- [REQUEST]
Each line from the one that includes "Add new image" to the last line of the data below should be set down exactly; no other lines are wanted.

- [MATERIAL SUPPLIED]
┄┄┄┄┄┄┄┄┄┄
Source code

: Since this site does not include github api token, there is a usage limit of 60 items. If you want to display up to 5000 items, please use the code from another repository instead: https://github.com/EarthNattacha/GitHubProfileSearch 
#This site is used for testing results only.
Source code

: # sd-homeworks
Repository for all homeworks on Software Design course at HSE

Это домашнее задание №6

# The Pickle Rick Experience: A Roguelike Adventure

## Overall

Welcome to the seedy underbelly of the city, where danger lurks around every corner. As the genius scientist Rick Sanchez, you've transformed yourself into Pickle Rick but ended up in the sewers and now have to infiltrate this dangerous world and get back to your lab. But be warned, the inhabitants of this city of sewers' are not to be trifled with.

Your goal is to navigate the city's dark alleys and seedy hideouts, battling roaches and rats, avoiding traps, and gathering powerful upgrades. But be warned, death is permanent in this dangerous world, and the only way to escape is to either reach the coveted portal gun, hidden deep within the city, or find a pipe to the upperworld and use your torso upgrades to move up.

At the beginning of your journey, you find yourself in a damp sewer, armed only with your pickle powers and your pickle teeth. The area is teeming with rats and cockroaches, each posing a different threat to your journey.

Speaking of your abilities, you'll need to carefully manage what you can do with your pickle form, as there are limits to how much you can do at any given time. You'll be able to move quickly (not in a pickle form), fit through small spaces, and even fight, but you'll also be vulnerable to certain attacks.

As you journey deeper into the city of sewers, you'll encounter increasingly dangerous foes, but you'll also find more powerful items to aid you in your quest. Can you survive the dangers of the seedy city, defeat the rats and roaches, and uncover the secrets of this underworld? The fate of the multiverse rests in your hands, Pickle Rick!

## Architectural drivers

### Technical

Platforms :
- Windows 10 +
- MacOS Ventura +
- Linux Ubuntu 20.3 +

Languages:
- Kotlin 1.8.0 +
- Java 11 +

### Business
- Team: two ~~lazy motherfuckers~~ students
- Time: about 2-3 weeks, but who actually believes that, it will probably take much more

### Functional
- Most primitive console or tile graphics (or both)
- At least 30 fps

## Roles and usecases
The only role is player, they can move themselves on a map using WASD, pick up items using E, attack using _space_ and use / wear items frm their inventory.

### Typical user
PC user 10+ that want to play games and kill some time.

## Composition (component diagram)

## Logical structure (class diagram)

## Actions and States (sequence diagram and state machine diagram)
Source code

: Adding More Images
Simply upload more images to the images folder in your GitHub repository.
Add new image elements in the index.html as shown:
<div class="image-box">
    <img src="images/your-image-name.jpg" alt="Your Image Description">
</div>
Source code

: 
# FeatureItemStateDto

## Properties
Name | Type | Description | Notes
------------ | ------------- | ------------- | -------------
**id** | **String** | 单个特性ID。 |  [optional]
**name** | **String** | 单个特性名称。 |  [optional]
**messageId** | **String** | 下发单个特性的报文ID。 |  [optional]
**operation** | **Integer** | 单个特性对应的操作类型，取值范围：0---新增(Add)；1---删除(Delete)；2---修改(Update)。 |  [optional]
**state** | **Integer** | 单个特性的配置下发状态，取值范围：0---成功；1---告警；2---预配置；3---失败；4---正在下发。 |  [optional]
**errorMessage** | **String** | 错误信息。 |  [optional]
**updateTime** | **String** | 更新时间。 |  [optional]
┄┄┄┄┄┄┄┄┄┄
- [RESPONSE BOX]
Add new image elements in the index.html as shown:
<div class="image-box">
    <img src="images/your-image-name.jpg" alt="Your Image Description">
</div>
Source code

: 
# FeatureItemStateDto

## Properties
Name | Type | Description | Notes
------------ | ------------- | ------------- | -------------
**id** | **String** | 单个特性ID。 |  [optional]
**name** | **String** | 单个特性名称。 |  [optional]
**messageId** | **String** | 下发单个特性的报文ID。 |  [optional]
**operation** | **Integer** | 单个特性对应的操作类型，取值范围：0---新增(Add)；1---删除(Delete)；2---修改(Update)。 |  [optional]
**state** | **Integer** | 单个特性的配置下发状态，取值范围：0---成功；1---告警；2---预配置；3---失败；4---正在下发。 |  [optional]
**errorMessage** | **String** | 错误信息。 |  [optional]
**updateTime** | **String** | 更新时间。 |  [optional]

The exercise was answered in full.